Space and time can be traded in algorithmics to varying degrees. If it should be possible to use molecular manufacturing to mass-produce cheap memory circuits of stupendlously large capacity (and fast access/write speeds), wouldn’t it make sense to use them to build computers (at least for special purposes) whose processors are relatively inefficient but whose memories are extraordinarily large, particularly if on chip photonic communication between components becomes commercially available?

By: Erin

Erin — Tue, 30 Dec 2008 04:11:17 +0000

First of all thank you for this excellent blog, Dr Drexler.
I have been absorbing information on nanotechnology for years now and I think that diamondoid and similiar materials are excellent for mechanosynthesis, but I also think other materials may be more ammendable to nearer term fabrication, such as silicates and polymers.
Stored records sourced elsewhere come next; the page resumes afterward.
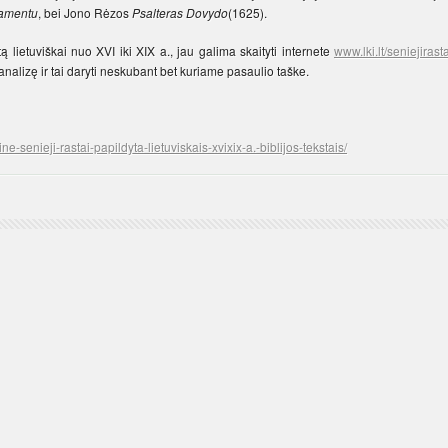
tamentu
, bei Jono Rėzos
Psalteras Dovydo
(1625).
 lietuviškai nuo XVI iki XIX a., jau galima skaityti internete
www.lki.lt/seniejirasta
 analizę ir tai daryti neskubant bet kuriame pasaulio taške.
taine-senieji-rastai-papildyta-lietuviskais-xvixix-a.-biblijos-tekstais/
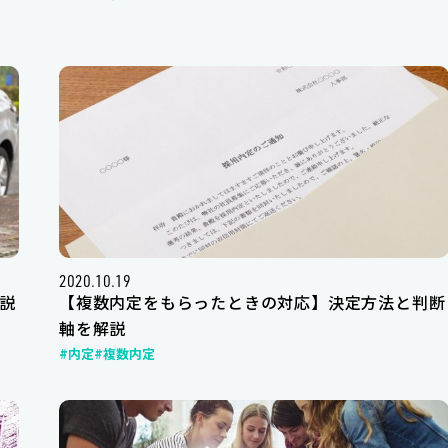
2020.10.19
説
【複数内定をもらったときの対応】決定方法と判断
軸を解説
#内定
#複数内定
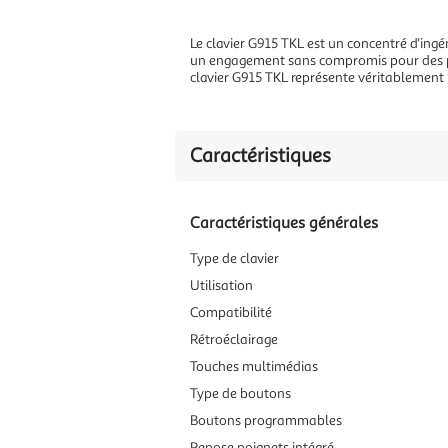
Le clavier G915 TKL est un concentré d'ingén
un engagement sans compromis pour des perf
clavier G915 TKL représente véritablement
Caractéristiques
Caractéristiques générales
Type de clavier
Utilisation
Compatibilité
Rétroéclairage
Touches multimédias
Type de boutons
Boutons programmables
Repose poignets intégré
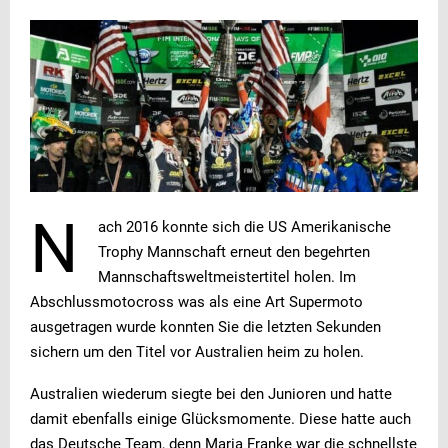
N
ach 2016 konnte sich die US Amerikanische
Trophy Mannschaft erneut den begehrten
Mannschaftsweltmeistertitel holen. Im
Abschlussmotocross was als eine Art Supermoto
ausgetragen wurde konnten Sie die letzten Sekunden
sichern um den Titel vor Australien heim zu holen.
Australien wiederum siegte bei den Junioren und hatte
damit ebenfalls einige Glücksmomente. Diese hatte auch
das Deutsche Team, denn Maria Franke war die schnellste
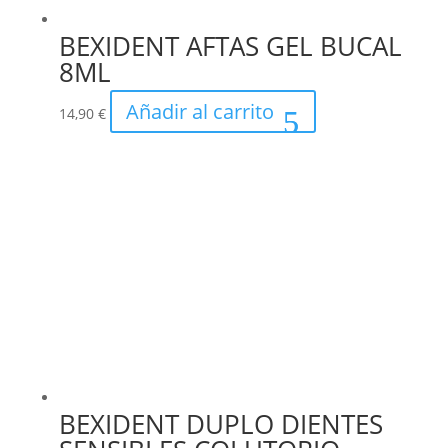
BEXIDENT AFTAS GEL BUCAL
8ML
Añadir al carrito
14,90
€
BEXIDENT DUPLO DIENTES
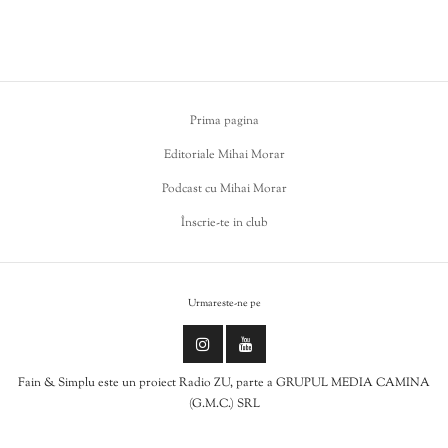
Prima pagina
Editoriale Mihai Morar
Podcast cu Mihai Morar
Înscrie-te in club
Urmareste-ne pe
Fain & Simplu este un proiect Radio ZU, parte a GRUPUL MEDIA CAMINA
(G.M.C.) SRL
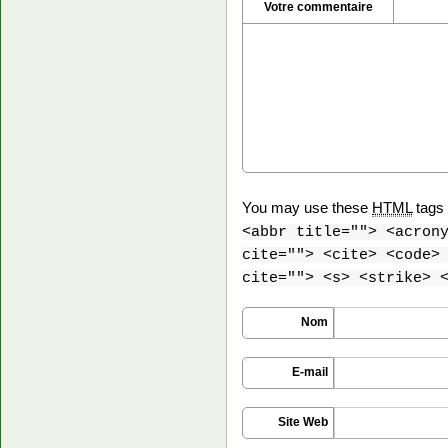
Votre commentaire
You may use these
HTML
tags 
<abbr title=""> <acron
cite=""> <cite> <code>
cite=""> <s> <strike> 
Nom
E-mail
Site Web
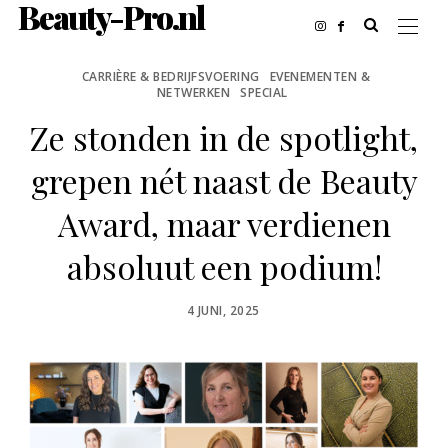
Beauty-Pro.nl
CARRIÈRE & BEDRIJFSVOERING
EVENEMENTEN &
NETWERKEN
SPECIAL
Ze stonden in de spotlight,
grepen nét naast de Beauty
Award, maar verdienen
absoluut een podium!
POSTED
4 JUNI, 2025
ON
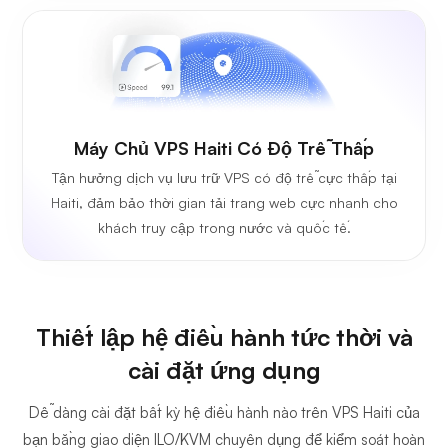
Máy Chủ VPS Haiti Có Độ Trễ Thấp
Tận hưởng dịch vụ lưu trữ VPS có độ trễ cực thấp tại
Haiti, đảm bảo thời gian tải trang web cực nhanh cho
khách truy cập trong nước và quốc tế.
Thiết lập hệ điều hành tức thời và
cài đặt ứng dụng
Dễ dàng cài đặt bất kỳ hệ điều hành nào trên VPS Haiti của
bạn bằng giao diện ILO/KVM chuyên dụng để kiểm soát hoàn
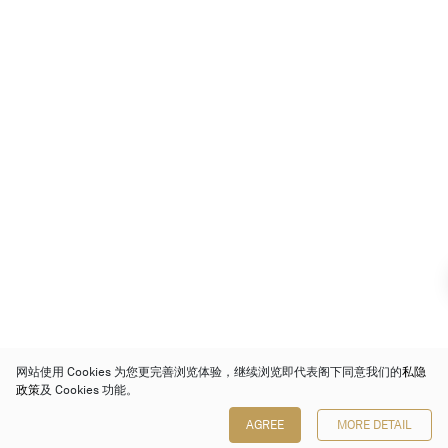
网站使用 Cookies 为您更完善浏览体验，继续浏览即代表阁下同意我们的
私隐
政策
及 Cookies 功能。
AGREE
MORE DETAIL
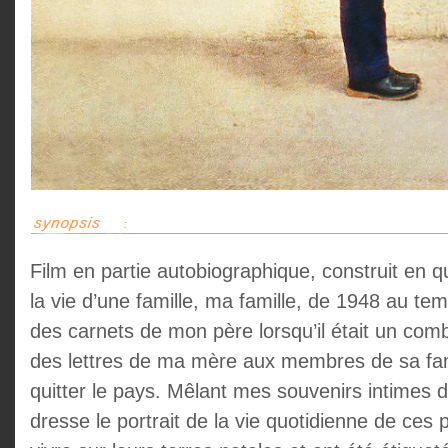
Film en partie autobiographique, construit en
la vie d’une famille, ma famille, de 1948 au tem
des carnets de mon père lorsqu’il était un comb
des lettres de ma mère aux membres de sa fami
quitter le pays. Mêlant mes souvenirs intimes d’
dresse le portrait de la vie quotidienne de ces 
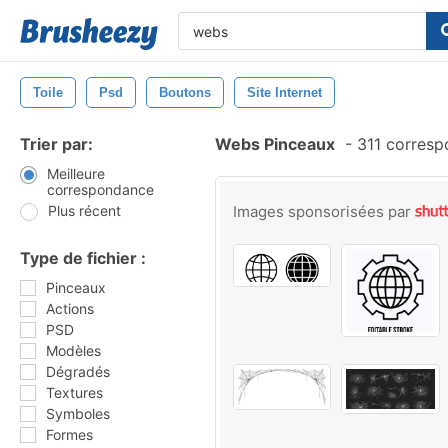
Toile
Psd
Boutons
Site Internet
Trier par:
Webs Pinceaux
-
311 corresp
Meilleure
correspondance
Plus récent
Images sponsorisées par
Type de fichier :
Pinceaux
Actions
PSD
Modèles
Dégradés
Textures
Symboles
Formes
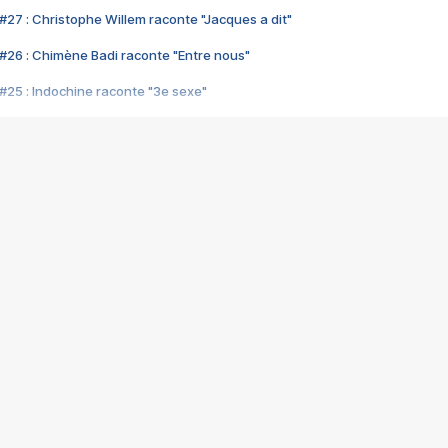
#27 : Christophe Willem raconte "Jacques a dit"
#26 : Chimène Badi raconte "Entre nous"
#25 : Indochine raconte "3e sexe"
#24 : Zaho raconte "C'est chelou"
#23 : Patrick Bruel raconte "Au café des délices"
#22 : Kyo raconte "Le chemin"
#21 : Nolwenn Leroy raconte "Cassé"
#20 : Patrick Hernandez raconte "Born to be alive"
#19 : Lorie raconte "Près de moi"
#18 : Michael Jones raconte "A nos actes manqués" (avec Jean-Jacque
#17 : Khaled raconte "Aïcha"
#16 : Corneille raconte "Parce qu'on vient de loin"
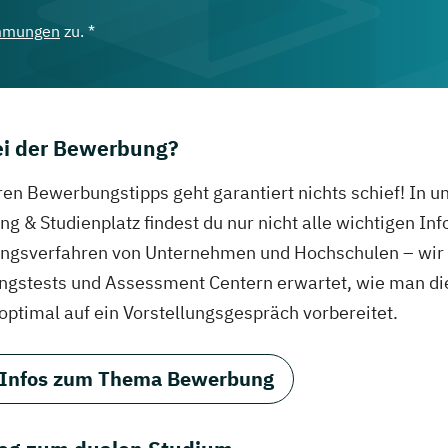
mmungen
zu. *
bei der Bewerbung?
ren Bewerbungstipps geht garantiert nichts schief! In 
g & Studienplatz findest du nur nicht alle wichtigen In
gsverfahren von Unternehmen und Hochschulen – wir ve
ungstests und Assessment Centern erwartet, wie man di
 optimal auf ein Vorstellungsgespräch vorbereitet.
 Infos zum Thema Bewerbung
There were some excellent papers written by this man Stephen Gillette about that topic, I am sure you’re aware of them. He says that silicates can be polymerized from liquid phase and at more ambient temperatures, and are also hard and strong and can be used as a bridge to diamondoid materials. One great thing, materials like silicon and aluminum oxides dont burn because they are already oxidized, whereas even fullerenes and diamond can burn at high temperatures in oxygen.

What about metals? In Nanosystems you said only the hardest stiffest strongest metals with the highest melting points are worth it for MNT, I tend to agree.
But is there room for improvement with metal alloys and nanotechnology?